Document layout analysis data
----------

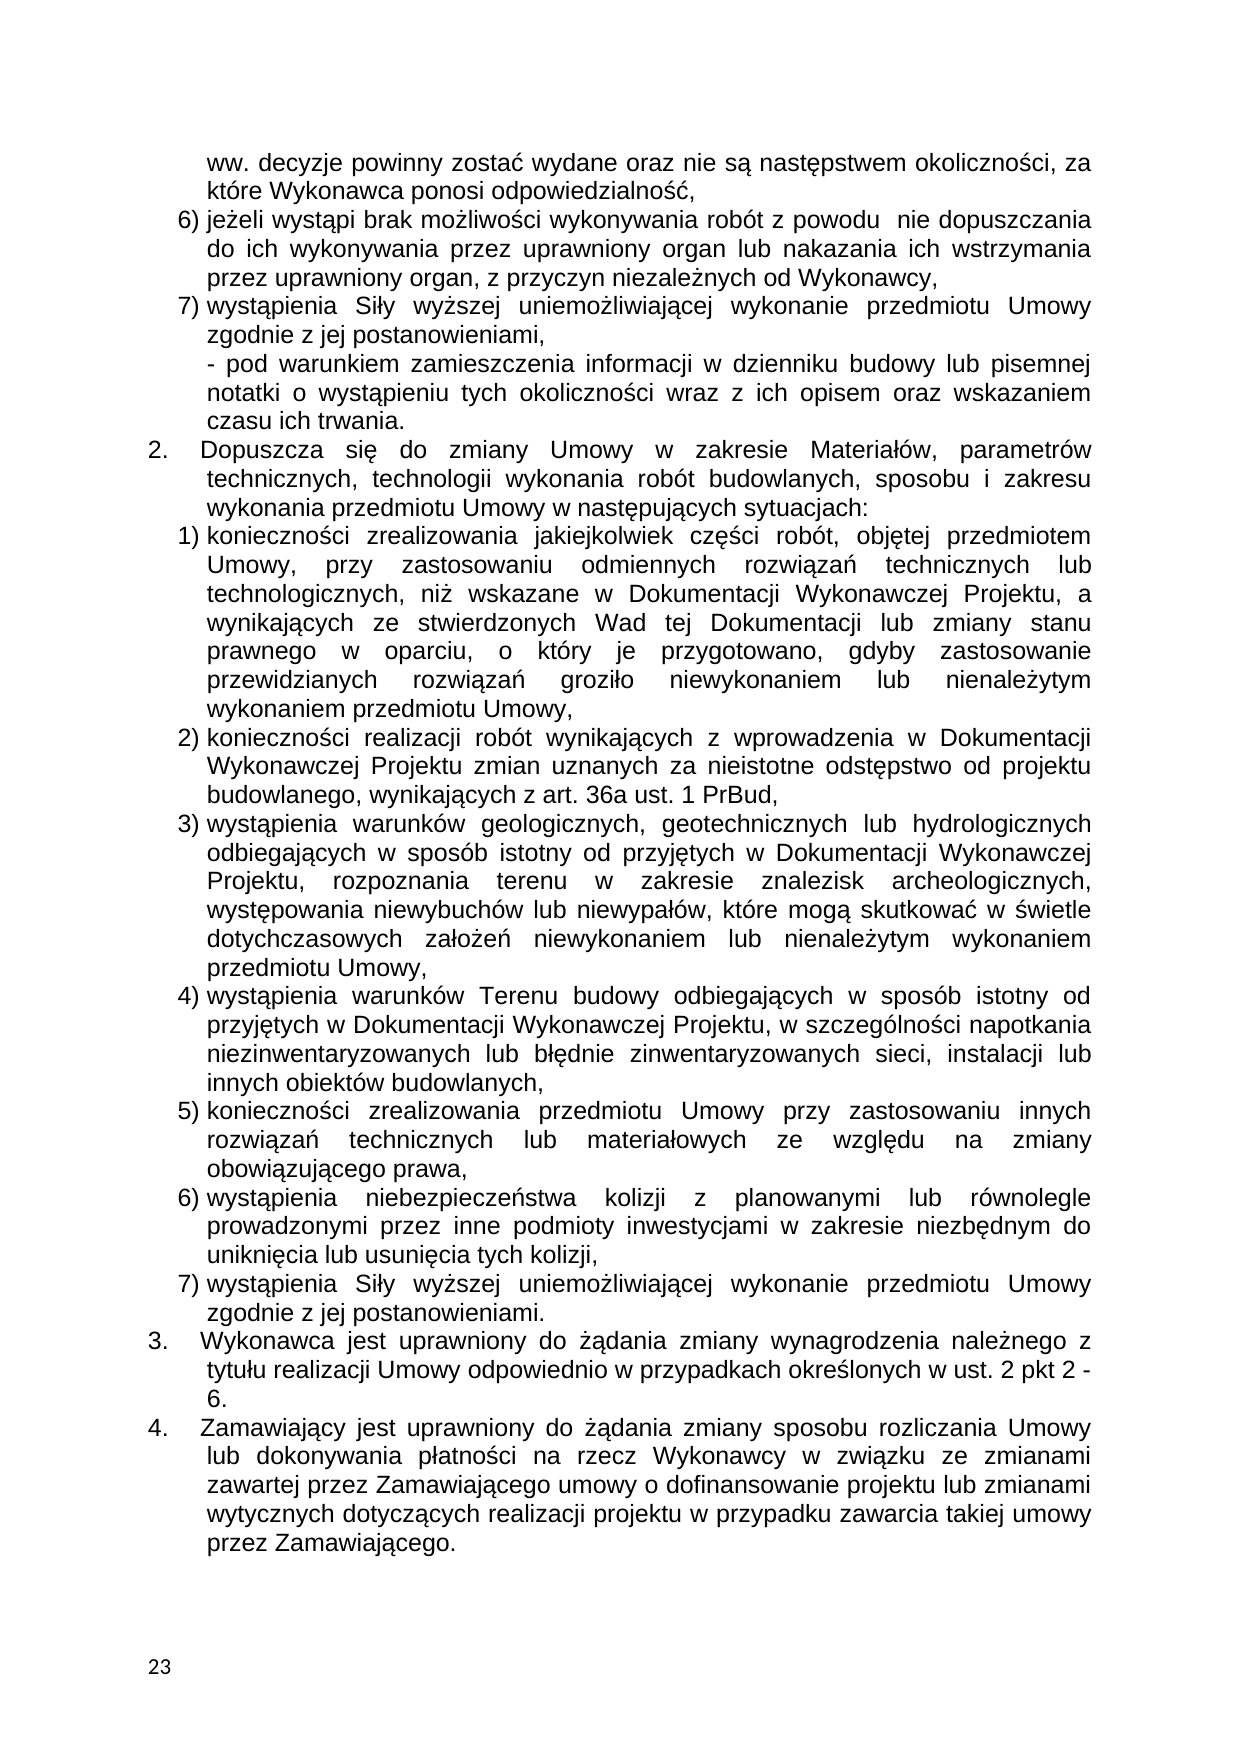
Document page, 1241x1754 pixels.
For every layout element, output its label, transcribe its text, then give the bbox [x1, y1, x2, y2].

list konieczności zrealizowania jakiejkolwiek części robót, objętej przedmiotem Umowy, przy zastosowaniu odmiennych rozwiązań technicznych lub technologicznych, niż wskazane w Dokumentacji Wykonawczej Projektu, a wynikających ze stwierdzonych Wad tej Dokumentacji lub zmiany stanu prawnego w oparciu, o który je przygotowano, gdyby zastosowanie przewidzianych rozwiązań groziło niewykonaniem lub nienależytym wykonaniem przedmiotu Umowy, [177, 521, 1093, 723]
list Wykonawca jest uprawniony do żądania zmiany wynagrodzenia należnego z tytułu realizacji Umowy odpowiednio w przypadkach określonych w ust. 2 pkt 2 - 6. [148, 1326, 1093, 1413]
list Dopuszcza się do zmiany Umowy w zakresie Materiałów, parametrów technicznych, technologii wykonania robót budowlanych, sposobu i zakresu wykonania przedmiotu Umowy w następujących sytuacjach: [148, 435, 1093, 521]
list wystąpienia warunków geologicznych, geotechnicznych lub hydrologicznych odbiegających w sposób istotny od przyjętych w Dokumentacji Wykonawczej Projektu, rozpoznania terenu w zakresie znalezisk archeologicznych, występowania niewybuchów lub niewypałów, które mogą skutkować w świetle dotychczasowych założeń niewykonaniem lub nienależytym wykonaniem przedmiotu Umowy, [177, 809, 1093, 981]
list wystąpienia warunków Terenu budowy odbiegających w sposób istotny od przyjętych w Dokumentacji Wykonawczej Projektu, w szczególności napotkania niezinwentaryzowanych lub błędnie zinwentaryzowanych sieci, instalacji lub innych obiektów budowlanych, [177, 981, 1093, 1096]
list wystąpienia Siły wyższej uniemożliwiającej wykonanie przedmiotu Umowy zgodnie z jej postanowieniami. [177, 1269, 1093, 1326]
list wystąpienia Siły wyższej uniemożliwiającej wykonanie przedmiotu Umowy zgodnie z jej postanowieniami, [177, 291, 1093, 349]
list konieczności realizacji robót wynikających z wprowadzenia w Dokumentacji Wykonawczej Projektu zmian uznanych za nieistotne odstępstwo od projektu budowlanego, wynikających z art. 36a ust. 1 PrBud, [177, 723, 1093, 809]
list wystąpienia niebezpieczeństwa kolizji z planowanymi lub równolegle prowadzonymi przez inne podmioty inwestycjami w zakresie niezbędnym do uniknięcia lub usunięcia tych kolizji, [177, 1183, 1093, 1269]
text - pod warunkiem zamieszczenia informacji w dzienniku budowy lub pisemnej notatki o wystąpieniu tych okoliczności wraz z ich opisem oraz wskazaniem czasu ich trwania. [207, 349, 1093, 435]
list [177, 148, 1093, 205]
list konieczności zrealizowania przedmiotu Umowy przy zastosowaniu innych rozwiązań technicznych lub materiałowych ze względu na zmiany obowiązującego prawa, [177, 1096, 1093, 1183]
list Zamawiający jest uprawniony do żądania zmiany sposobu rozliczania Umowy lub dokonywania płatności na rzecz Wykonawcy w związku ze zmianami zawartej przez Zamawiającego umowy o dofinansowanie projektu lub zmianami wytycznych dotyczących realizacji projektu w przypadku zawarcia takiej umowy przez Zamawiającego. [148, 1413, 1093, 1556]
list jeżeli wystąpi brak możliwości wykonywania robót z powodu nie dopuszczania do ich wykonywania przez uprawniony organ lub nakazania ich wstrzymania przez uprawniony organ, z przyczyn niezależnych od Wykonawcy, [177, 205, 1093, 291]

----------

How to complete this task: In the records above, find each line that mentions the string "zgodnie", then copy it.

Finished task:
list wystąpienia Siły wyższej uniemożliwiającej wykonanie przedmiotu Umowy zgodnie z jej postanowieniami. [177, 1269, 1093, 1326]
list wystąpienia Siły wyższej uniemożliwiającej wykonanie przedmiotu Umowy zgodnie z jej postanowieniami, [177, 291, 1093, 349]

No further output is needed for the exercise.